BEGIN Given records

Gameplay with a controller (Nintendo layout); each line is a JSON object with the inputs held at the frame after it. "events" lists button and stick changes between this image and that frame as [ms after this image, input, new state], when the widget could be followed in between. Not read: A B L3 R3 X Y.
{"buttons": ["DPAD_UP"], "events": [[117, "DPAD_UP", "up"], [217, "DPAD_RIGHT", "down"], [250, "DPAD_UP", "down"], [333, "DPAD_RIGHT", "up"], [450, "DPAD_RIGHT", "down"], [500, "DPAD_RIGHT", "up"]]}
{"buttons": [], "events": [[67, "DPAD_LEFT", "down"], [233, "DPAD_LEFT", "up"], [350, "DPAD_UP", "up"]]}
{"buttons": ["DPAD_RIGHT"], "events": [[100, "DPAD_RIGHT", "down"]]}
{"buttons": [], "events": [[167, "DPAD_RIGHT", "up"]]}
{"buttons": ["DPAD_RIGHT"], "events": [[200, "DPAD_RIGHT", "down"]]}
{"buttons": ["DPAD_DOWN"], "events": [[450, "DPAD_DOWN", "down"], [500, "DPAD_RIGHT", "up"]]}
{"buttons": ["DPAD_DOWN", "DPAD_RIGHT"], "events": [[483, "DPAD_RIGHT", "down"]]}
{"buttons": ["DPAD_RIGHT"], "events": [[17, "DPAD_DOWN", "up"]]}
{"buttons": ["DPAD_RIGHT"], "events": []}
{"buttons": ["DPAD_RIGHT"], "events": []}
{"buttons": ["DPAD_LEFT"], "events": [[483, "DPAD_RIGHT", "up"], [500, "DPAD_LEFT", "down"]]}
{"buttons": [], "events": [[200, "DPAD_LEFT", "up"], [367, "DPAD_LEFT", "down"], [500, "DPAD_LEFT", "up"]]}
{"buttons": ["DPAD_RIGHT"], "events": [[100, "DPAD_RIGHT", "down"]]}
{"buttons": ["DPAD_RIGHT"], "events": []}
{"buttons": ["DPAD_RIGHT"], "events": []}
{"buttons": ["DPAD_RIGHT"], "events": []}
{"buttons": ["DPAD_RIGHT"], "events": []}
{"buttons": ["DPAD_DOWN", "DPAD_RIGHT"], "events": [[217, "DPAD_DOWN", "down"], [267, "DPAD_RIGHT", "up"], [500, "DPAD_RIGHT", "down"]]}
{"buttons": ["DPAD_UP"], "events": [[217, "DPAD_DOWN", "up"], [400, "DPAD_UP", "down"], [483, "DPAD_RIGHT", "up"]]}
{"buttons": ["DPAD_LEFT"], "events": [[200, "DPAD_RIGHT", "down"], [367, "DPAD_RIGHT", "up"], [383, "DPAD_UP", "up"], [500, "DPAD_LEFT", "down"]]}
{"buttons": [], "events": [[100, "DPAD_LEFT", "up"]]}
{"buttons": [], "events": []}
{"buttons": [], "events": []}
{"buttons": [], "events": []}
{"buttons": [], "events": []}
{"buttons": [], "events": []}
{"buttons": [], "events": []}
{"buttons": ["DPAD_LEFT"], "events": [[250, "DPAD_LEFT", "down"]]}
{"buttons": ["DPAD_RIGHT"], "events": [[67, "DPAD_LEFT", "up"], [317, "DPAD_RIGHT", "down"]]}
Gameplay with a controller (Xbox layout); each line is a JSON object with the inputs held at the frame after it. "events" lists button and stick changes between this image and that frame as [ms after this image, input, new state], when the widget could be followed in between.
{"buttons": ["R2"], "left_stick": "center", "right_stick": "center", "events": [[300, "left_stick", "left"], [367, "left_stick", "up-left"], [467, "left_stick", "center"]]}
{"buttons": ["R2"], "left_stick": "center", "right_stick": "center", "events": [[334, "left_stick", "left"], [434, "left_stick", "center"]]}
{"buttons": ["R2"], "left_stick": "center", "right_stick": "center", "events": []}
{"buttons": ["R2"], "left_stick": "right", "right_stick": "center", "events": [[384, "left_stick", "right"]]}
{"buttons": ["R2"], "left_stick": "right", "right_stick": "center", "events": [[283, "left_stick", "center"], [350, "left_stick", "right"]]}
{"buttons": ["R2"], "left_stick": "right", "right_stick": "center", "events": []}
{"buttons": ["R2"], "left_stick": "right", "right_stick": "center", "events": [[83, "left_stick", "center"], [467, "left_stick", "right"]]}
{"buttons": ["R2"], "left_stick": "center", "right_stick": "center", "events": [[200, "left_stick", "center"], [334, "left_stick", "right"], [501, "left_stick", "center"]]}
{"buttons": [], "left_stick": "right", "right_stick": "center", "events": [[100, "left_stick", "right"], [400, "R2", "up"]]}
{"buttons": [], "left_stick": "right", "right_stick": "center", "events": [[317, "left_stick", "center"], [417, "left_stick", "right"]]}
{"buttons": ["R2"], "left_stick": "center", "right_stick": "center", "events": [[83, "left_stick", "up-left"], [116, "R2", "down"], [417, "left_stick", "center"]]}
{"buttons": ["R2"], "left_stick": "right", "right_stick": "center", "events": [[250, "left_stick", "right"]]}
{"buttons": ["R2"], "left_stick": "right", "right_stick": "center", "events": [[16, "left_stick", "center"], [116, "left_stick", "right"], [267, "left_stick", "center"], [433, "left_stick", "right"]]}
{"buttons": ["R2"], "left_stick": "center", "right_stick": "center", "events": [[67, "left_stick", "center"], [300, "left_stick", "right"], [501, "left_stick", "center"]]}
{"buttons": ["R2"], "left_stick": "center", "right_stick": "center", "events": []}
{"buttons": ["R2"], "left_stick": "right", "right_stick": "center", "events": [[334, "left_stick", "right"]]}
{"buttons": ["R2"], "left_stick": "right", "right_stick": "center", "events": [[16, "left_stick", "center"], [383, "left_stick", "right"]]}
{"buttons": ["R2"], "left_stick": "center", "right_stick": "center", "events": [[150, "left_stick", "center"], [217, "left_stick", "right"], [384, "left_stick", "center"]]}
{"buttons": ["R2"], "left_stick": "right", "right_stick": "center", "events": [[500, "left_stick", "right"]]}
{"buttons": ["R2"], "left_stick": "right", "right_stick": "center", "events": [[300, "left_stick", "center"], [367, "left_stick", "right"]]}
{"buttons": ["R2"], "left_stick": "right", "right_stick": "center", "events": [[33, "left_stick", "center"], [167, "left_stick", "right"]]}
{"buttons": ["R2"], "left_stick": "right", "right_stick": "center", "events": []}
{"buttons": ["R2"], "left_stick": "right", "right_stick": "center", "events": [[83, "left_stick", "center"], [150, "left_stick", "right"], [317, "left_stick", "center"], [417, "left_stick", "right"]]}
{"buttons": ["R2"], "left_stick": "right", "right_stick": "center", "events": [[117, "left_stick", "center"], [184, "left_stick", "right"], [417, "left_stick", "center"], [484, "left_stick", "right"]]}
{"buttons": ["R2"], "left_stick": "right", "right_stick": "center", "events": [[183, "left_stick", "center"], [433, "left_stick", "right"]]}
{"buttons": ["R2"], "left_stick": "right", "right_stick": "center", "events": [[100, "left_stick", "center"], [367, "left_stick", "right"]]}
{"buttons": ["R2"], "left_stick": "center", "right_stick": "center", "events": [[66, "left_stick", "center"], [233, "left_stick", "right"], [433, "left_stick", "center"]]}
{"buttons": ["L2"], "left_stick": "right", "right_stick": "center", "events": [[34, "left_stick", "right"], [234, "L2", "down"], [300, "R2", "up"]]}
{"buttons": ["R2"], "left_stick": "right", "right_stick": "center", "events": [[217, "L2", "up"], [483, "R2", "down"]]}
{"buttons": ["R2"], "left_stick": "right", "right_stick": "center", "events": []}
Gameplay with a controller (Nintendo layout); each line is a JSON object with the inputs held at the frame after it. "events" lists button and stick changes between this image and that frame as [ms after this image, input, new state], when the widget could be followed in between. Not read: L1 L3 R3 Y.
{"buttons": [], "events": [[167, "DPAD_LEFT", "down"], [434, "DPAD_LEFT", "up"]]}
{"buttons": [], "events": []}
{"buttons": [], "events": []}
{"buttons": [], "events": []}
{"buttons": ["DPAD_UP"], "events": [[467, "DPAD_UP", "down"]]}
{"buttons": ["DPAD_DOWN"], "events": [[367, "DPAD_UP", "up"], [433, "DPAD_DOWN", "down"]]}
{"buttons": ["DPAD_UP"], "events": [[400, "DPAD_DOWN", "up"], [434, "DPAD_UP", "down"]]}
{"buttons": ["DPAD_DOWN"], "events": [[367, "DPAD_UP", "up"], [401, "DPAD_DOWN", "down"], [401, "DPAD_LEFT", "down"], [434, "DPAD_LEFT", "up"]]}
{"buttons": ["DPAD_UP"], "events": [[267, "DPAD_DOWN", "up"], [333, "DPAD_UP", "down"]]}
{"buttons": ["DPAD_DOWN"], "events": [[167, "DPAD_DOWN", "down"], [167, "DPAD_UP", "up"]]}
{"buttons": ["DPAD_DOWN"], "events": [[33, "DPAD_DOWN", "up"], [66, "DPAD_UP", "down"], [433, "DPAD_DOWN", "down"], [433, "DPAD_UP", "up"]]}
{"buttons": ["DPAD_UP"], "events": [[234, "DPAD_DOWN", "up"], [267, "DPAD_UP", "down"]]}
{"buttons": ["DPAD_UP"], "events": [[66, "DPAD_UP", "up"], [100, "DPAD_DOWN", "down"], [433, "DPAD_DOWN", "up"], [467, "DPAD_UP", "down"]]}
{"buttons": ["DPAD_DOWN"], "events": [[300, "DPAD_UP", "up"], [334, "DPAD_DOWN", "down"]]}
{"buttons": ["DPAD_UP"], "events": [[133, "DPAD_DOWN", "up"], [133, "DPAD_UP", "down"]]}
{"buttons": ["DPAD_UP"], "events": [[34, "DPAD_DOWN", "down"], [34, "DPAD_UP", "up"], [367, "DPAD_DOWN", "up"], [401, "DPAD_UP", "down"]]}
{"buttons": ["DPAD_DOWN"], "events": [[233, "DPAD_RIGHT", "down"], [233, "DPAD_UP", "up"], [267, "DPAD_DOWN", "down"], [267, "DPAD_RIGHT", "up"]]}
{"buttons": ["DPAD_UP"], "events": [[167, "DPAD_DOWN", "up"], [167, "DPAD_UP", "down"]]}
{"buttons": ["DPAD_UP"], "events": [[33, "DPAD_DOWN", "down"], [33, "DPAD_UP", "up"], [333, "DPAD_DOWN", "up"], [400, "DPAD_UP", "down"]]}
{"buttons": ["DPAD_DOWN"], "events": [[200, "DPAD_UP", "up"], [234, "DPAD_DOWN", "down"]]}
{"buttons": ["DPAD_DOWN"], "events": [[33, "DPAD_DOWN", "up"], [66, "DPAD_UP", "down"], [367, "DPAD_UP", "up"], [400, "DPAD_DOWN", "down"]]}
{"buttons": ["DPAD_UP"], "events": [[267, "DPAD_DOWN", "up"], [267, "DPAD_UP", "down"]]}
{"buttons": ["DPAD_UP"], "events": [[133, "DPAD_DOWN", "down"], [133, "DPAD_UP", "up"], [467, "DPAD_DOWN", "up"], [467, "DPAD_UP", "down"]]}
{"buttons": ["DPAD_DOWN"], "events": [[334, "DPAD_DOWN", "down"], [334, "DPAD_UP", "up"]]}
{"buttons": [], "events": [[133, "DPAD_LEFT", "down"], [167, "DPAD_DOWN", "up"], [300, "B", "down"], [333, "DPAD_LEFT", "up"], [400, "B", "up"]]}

END Given records

# Problem to solve
Please copy every line in the entries where "read" appears.

# The completed task
Gameplay with a controller (Nintendo layout); each line is a JSON object with the inputs held at the frame after it. "events" lists button and stick changes between this image and that frame as [ms after this image, input, new state], when the widget could be followed in between. Not read: A B L3 R3 X Y.
Gameplay with a controller (Nintendo layout); each line is a JSON object with the inputs held at the frame after it. "events" lists button and stick changes between this image and that frame as [ms after this image, input, new state], when the widget could be followed in between. Not read: L1 L3 R3 Y.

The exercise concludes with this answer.